We projected a line from the bottom of the sill onto the adjacent studs and trimmer so they could be cut for the new section of sill. We used a reciprocating saw to cut the framing for the extended sill.
Cutting a random section out of the king stud and trimmer made removal easier.
We cut the existing sill in the center of a cripple to make a splice point for the sill extension.
Prying between the old header and sheeting made enough room for a long reciprocating saw blade to cut the nails.
After cutting enough nails, Dave removed the old header.
Dave used a six-foot level to lay out the rough opening on the interior side of the sheeting.
He followed his layout lines to cut the sheeting and siding from the inside using a reciprocating saw.
He used a combination square to mark where to cut the siding for the window flange. Note: This cut was wide enough for the window flange but not wide enough for the exterior trim boards. The exact siding cut for the trim would be made after window installation.
Dave marked and cut one of the existing studs to serve as a trimmer to support the new header.
He pinned through the sheeting into the trimmer to keep it in position along the edge of the window rough opening.
Dave cut and installed a new section of window sill framing to support the bottom of the wider window.

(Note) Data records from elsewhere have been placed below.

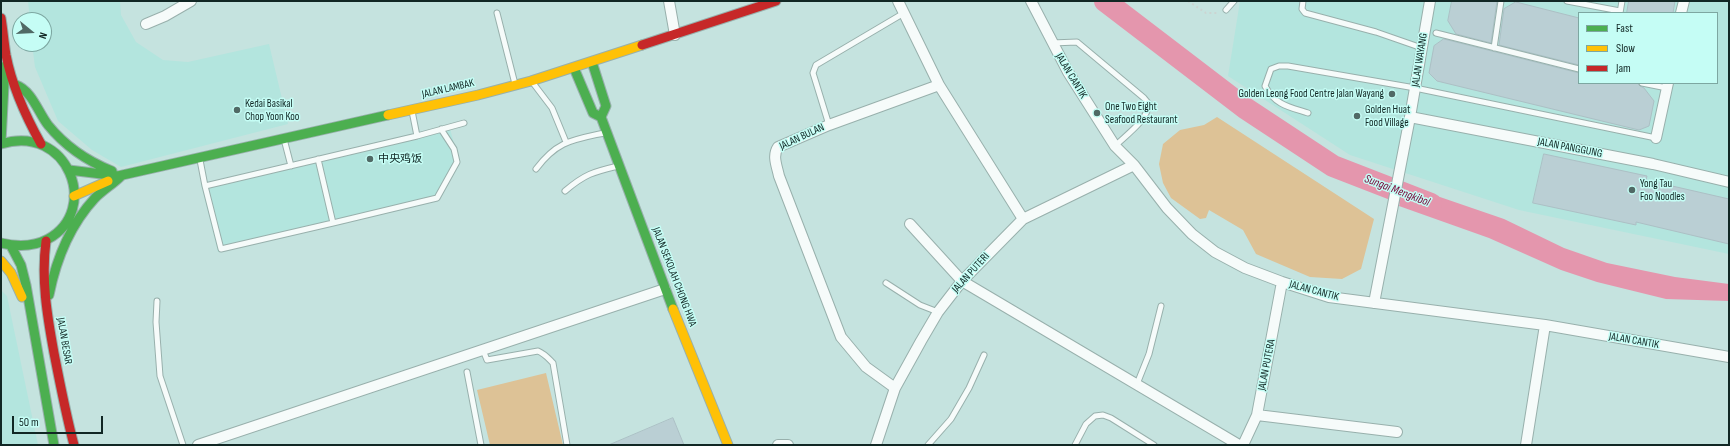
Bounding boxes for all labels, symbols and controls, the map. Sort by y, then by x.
north arrow [12,12,52,52]
legend [1578,12,1718,84]
text: Fast [1616,21,1633,36]
text: N [36,31,50,40]
street label: JALAN WAYANG [1409,32,1431,88]
text: Slow [1616,41,1635,56]
street label: JALAN CANTIK [1052,51,1090,101]
text: Jam [1616,61,1631,76]
street label: JALAN LAMBAK [421,77,475,101]
place label: Golden Leong Food Centre Jalan Wayang [1239,87,1384,101]
marker: Golden Leong Food Centre Jalan Wayang [1387,89,1397,99]
place label: Kedai Basikal Chop Yoon Koo [245,97,299,123]
place label: One Two Eight Seafood Restaurant [1105,100,1178,126]
place label: Golden Huat Food Village [1365,103,1410,129]
marker: Kedai Basikal Chop Yoon Koo [232,105,242,115]
marker: One Two Eight Seafood Restaurant [1092,108,1102,118]
marker: Golden Huat Food Village [1352,111,1362,121]
street label: JALAN BULAN [777,121,827,153]
street label: JALAN PANGGUNG [1537,135,1603,161]
place label: 中央鸡饭 [378,152,422,166]
marker: 中央鸡饭 [365,154,375,164]
water label: Sungai Mengkibol [1362,172,1432,210]
place label: Yong Tau Foo Noodles [1640,177,1685,203]
marker: Yong Tau Foo Noodles [1627,185,1637,195]
street label: JALAN SEKOLAH CHONG HWA [649,225,699,329]
street label: JALAN PUTERI [950,250,992,296]
street label: JALAN CANTIK [1288,278,1340,304]
street label: JALAN BESAR [53,317,75,365]
street label: JALAN CANTIK [1608,330,1660,352]
street label: JALAN PUTERA [1256,338,1278,392]
scale bar [14,408,105,434]
text: 50 m [19,415,39,430]

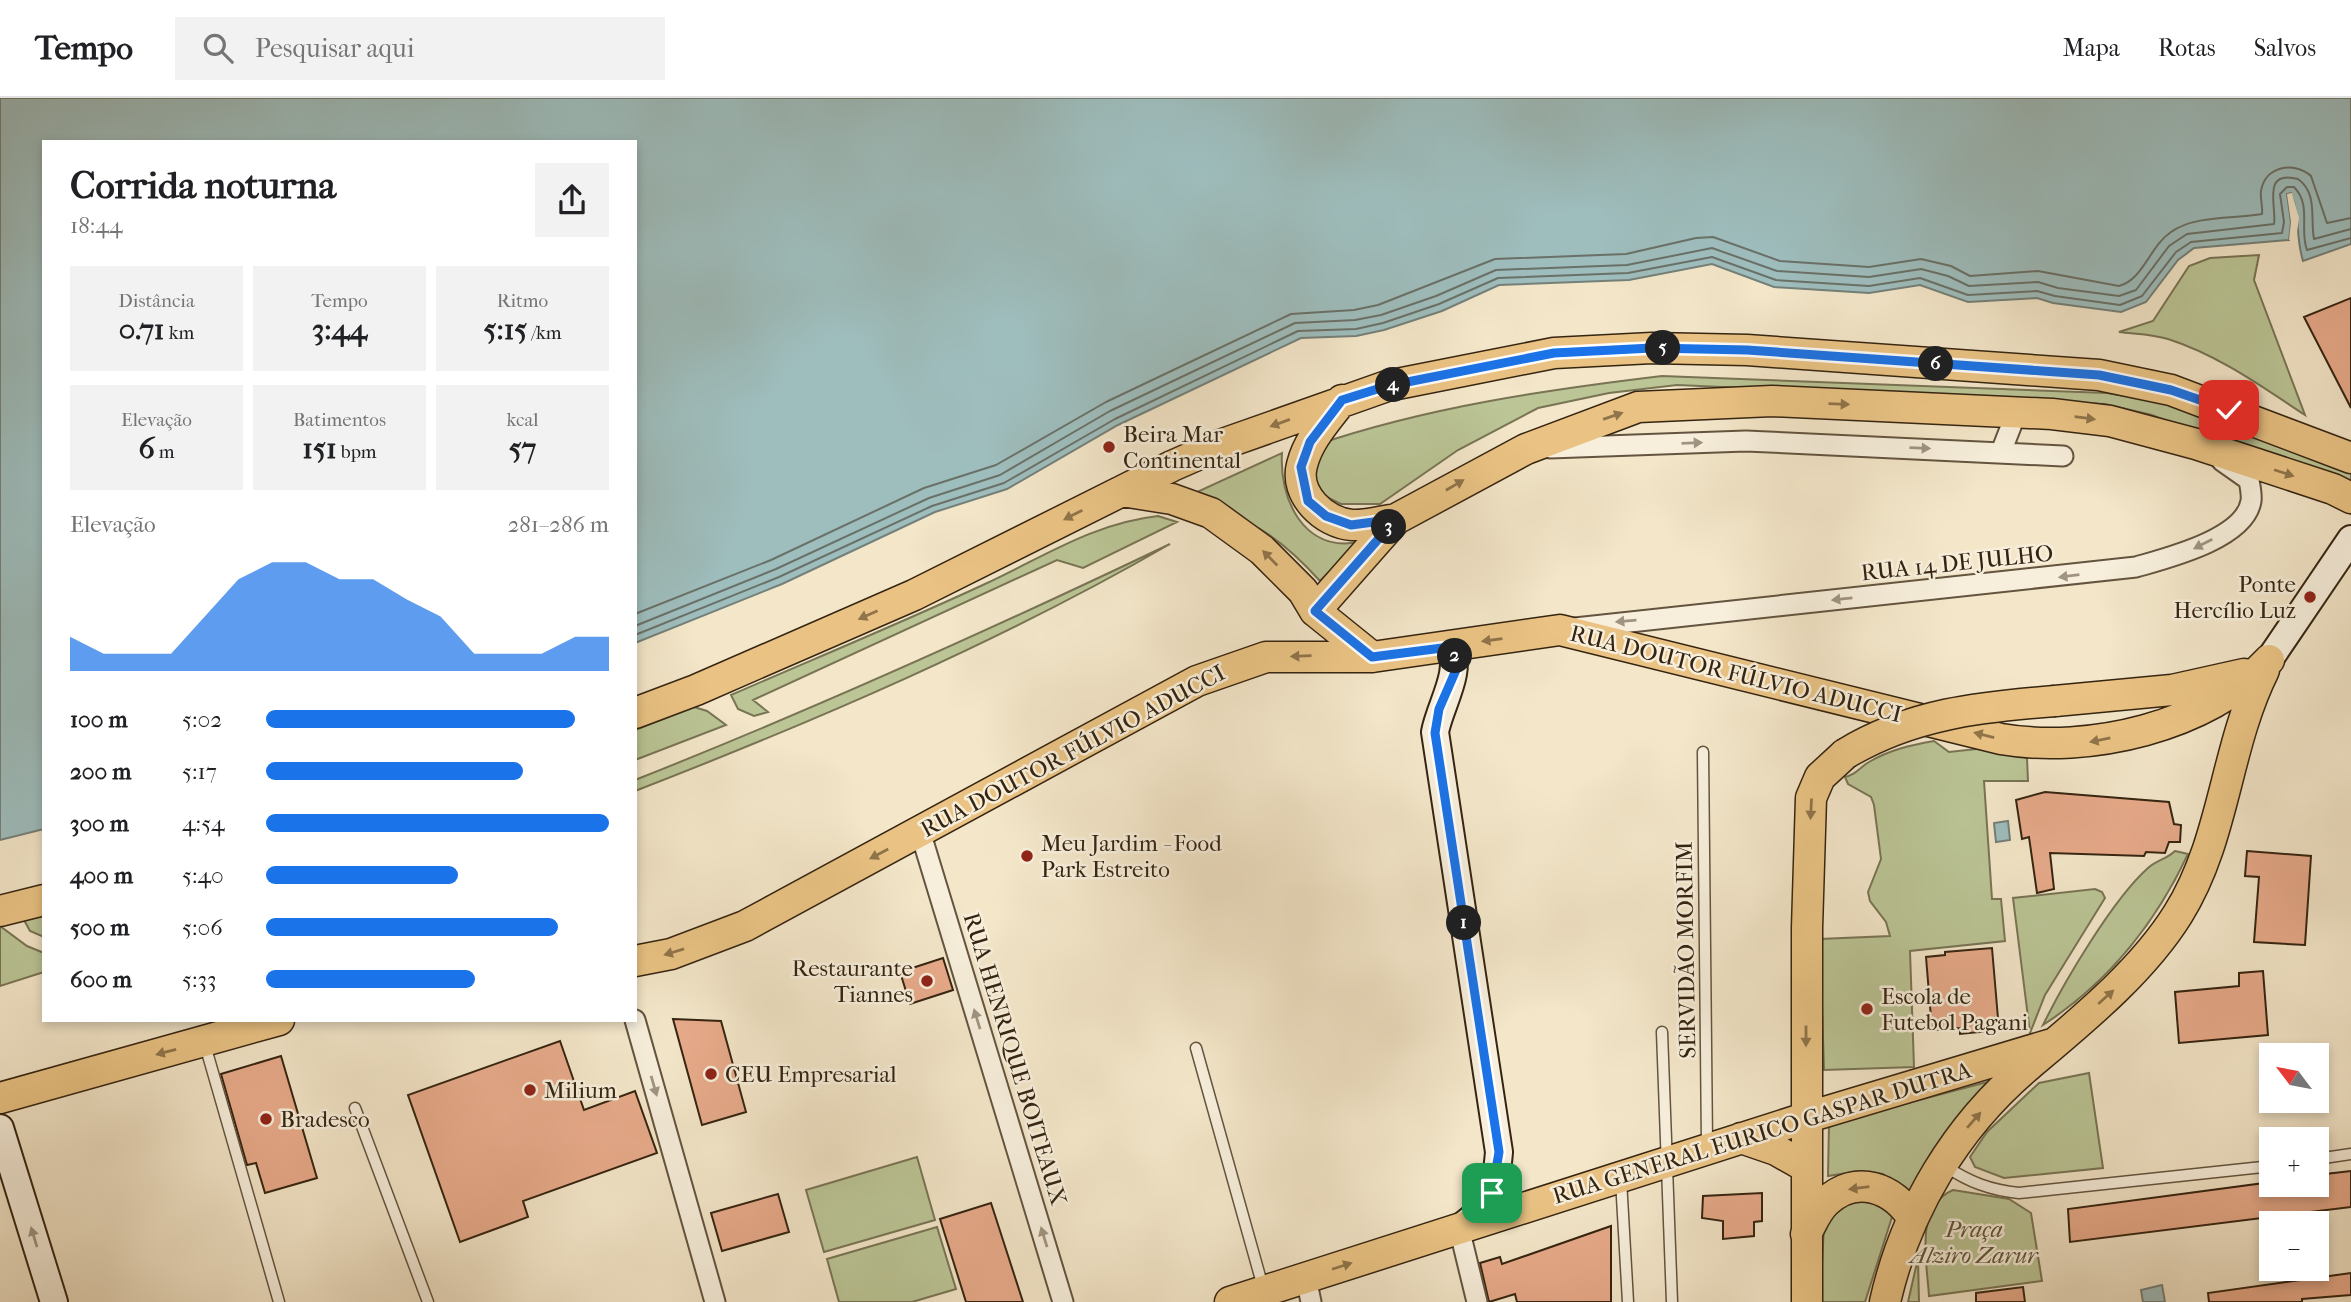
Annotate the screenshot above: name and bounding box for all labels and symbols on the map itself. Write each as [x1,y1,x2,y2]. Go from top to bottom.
pin: 5 [1646,330,1680,366]
pin: 6 [1918,346,1954,382]
pin: 4 [1376,368,1410,402]
pin [2199,380,2259,440]
one-way arrow [1828,399,1850,410]
one-way arrow [1602,410,1623,421]
one-way arrow [2074,413,2096,424]
one-way arrow [1270,417,1291,428]
place label: Beira Mar Continental [1123,421,1242,474]
one-way arrow [1682,437,1704,448]
marker: Beira Mar Continental [1101,439,1117,455]
one-way arrow [1909,442,1931,453]
one-way arrow [2274,468,2295,479]
one-way arrow [1445,479,1465,491]
one-way arrow [1063,510,1083,521]
pin: 3 [1372,510,1406,544]
one-way arrow [2193,538,2213,549]
street label: RUA 14 DE JULHO [1860,539,2054,587]
one-way arrow [1261,549,1278,566]
one-way arrow [2057,570,2079,581]
place label: Ponte Hercílio Luz [2173,571,2296,624]
marker: Ponte Hercílio Luz [2302,589,2318,605]
one-way arrow [1831,594,1853,605]
one-way arrow [858,610,879,621]
one-way arrow [1615,615,1637,626]
street label: RUA DOUTOR FÚLVIO ADUCCI [1567,620,1905,728]
one-way arrow [1481,635,1503,646]
pin: 2 [1438,638,1472,674]
one-way arrow [1290,651,1312,662]
street label: RUA DOUTOR FÚLVIO ADUCCI [916,659,1230,843]
one-way arrow [1973,729,1995,740]
one-way arrow [2089,734,2111,745]
one-way arrow [1806,798,1817,820]
place label: Meu Jardim - Food Park Estreito [1041,830,1222,883]
street label: SERVIDÃO MORFIM [1671,841,1701,1059]
one-way arrow [869,848,889,860]
marker: Meu Jardim - Food Park Estreito [1019,848,1035,864]
pin: 1 [1446,906,1482,940]
street label: RUA HENRIQUE BOITEAUX [958,909,1072,1209]
one-way arrow [664,948,685,958]
place label: Restaurante Tiannes [792,955,913,1008]
marker: Restaurante Tiannes [919,973,935,989]
place label: Escola de Futebol Pagani [1881,983,2028,1036]
one-way arrow [2097,989,2115,1005]
marker: Escola de Futebol Pagani [1859,1001,1875,1017]
one-way arrow [972,1008,982,1029]
one-way arrow [1800,1026,1812,1048]
north arrow [2259,1043,2329,1113]
one-way arrow [155,1047,177,1058]
street label: RUA GENERAL EURICO GASPAR DUTRA [1549,1056,1976,1210]
place label: CEU Empresarial [725,1061,897,1088]
marker: CEU Empresarial [703,1066,719,1082]
one-way arrow [649,1076,659,1097]
place label: Milium [544,1077,617,1104]
marker: Milium [522,1082,538,1098]
place label: Bradesco [280,1106,370,1133]
marker: Bradesco [258,1111,274,1127]
one-way arrow [1966,1112,1981,1129]
pin [1462,1163,1522,1223]
one-way arrow [1848,1183,1870,1194]
park label: Praça Alziro Zarur [1907,1216,2039,1269]
one-way arrow [28,1226,39,1247]
one-way arrow [1038,1226,1048,1247]
one-way arrow [1331,1260,1352,1271]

After cutting the two header boards to length, he tacked 1/2″ spacers on one board before sandwiching them between the two header boards. It’s important to crown both header boards and flip or turn them so the crowns match before nailing them both together. We determined the crown by sighting down the length of the board being sure to put the concave side of the curve down on both halves of the header.
The two halves of the header were fastened together with 16d framing nails.

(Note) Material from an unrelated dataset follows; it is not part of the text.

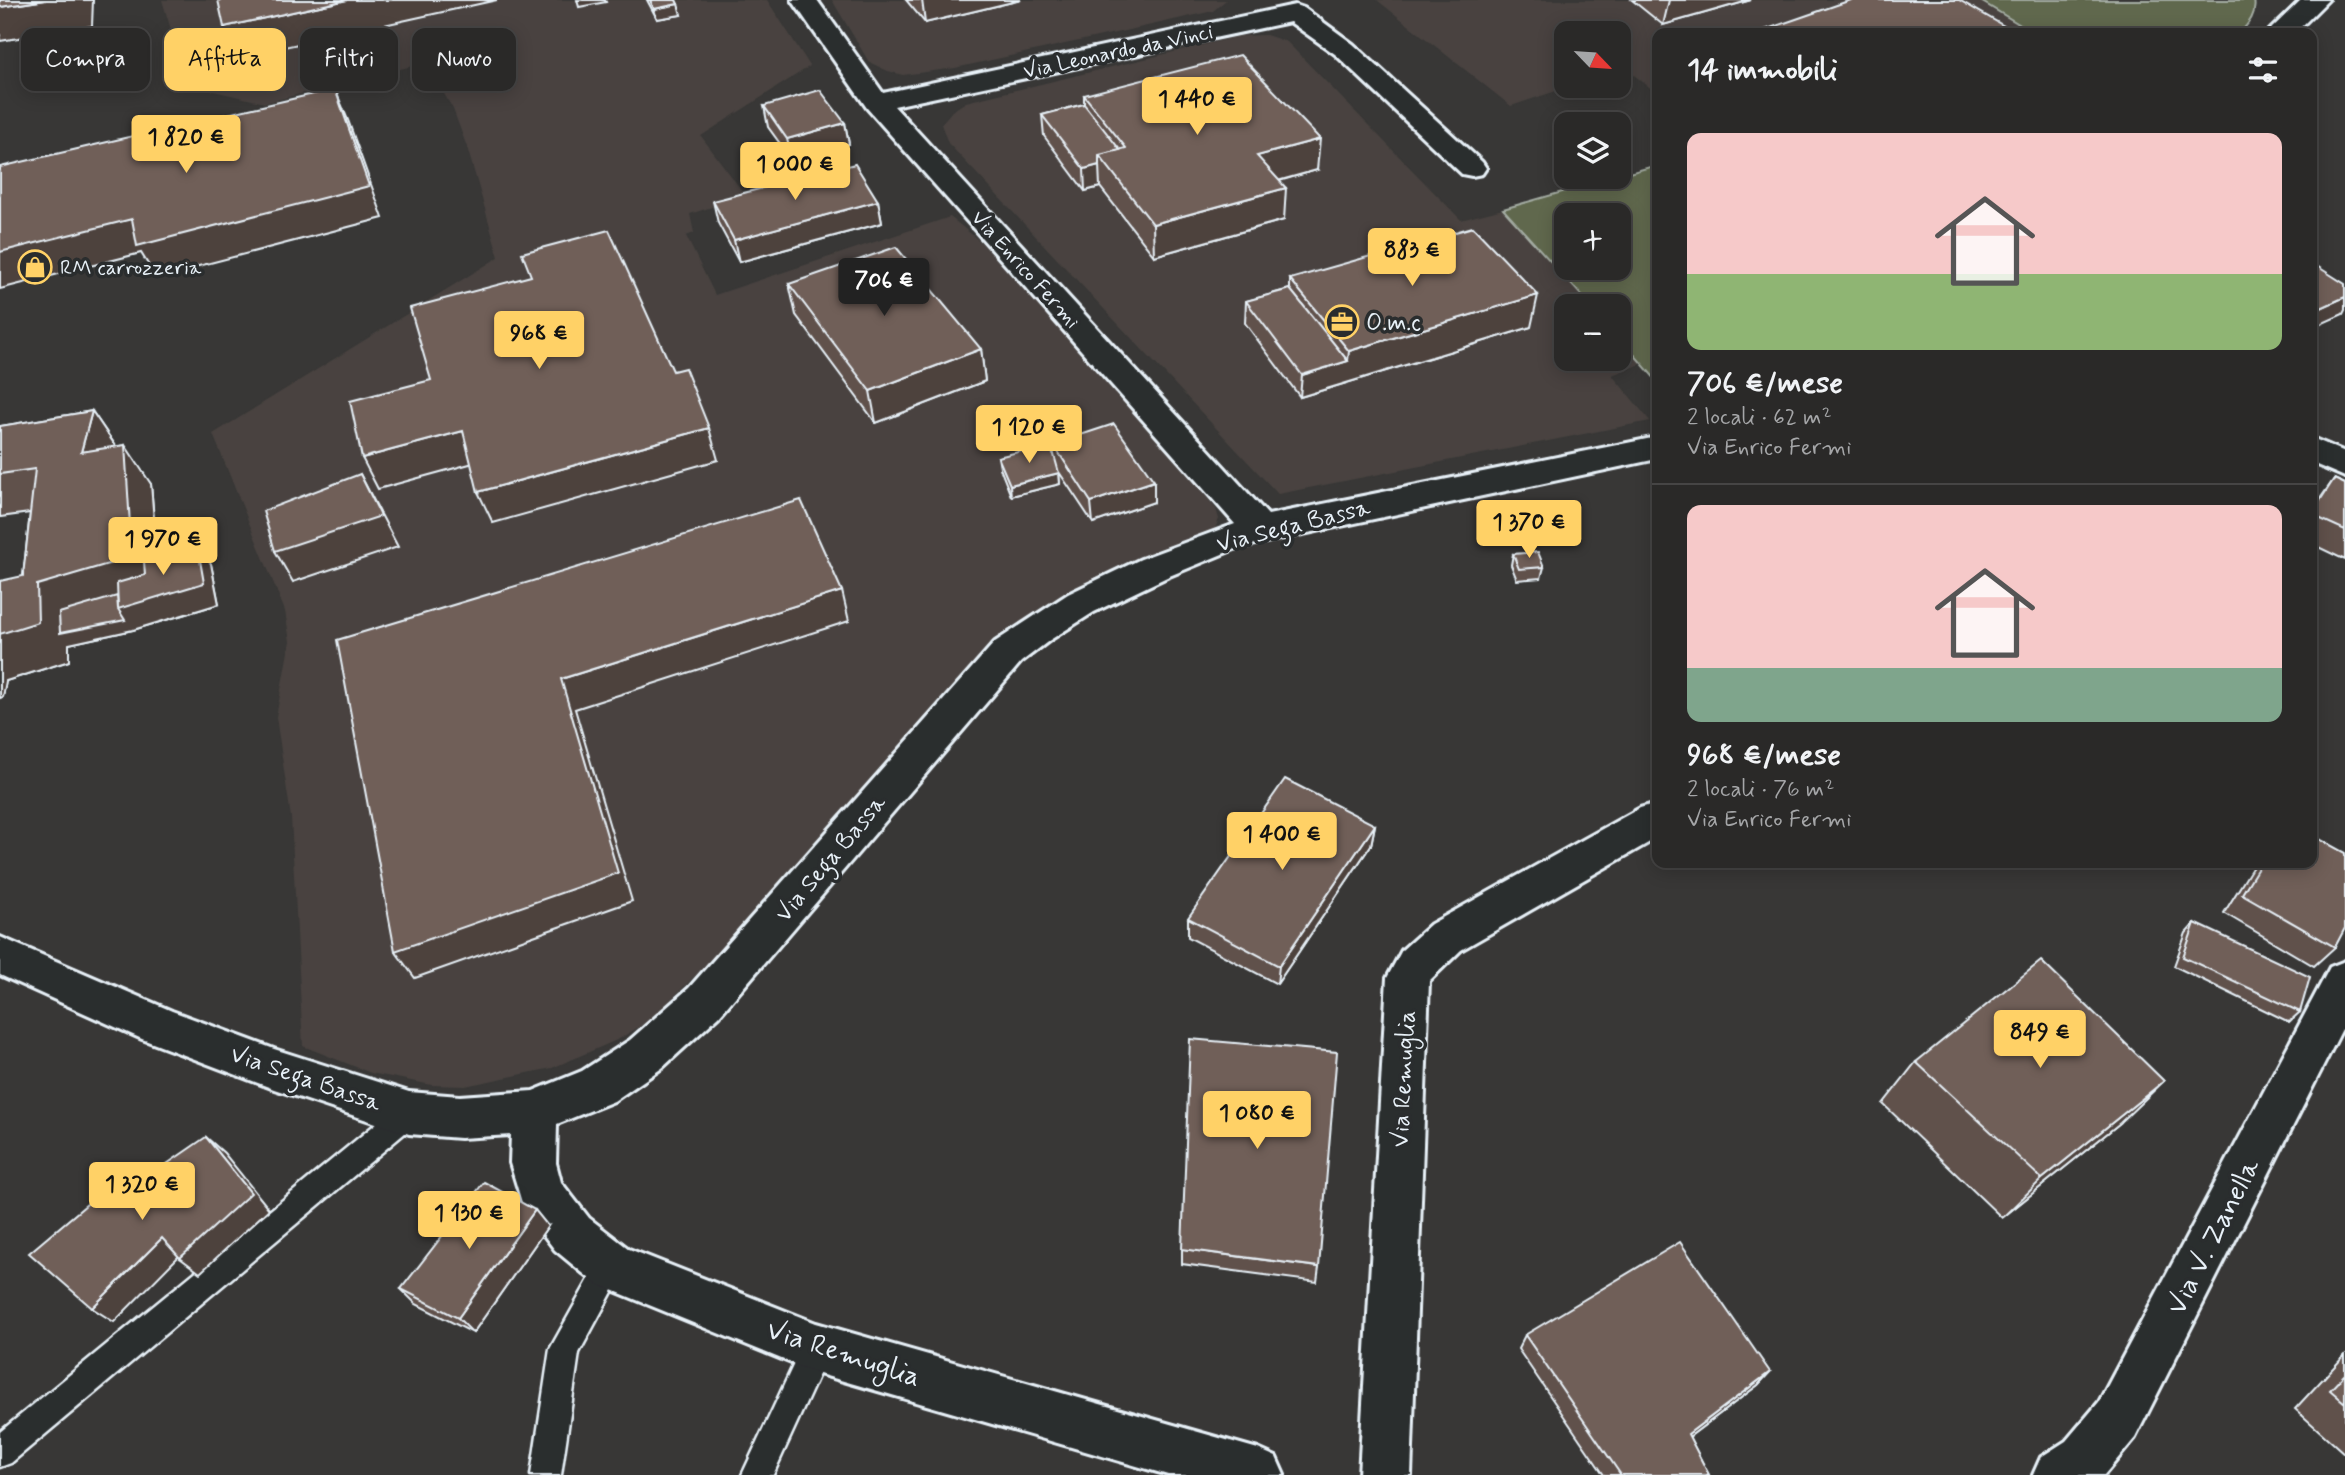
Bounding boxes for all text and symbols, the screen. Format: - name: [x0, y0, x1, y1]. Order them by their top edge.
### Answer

Dave found an unsuspecting cowboy wandering by to give him a hand installing the header. He nailed the header into the king studs on both ends and through the sheeting into the header in the center.
With the new window opening all framed up, the crew got to work installing the new window.
With the window installed, Dave installed new drywall. Next came tape, mud, sand, texture, primer and paint. Because of the need to expose framing, the drywall repair portion of the project adds a lot of work compared to installing a window of the same size.
We used the exterior trim boards to mark and cut the siding before installing the trim. Because we made the framing changes from the interior side of the wall, it took very little work to complete the exterior.
We built and installed window surrounds and casing to complete the interior part of the job.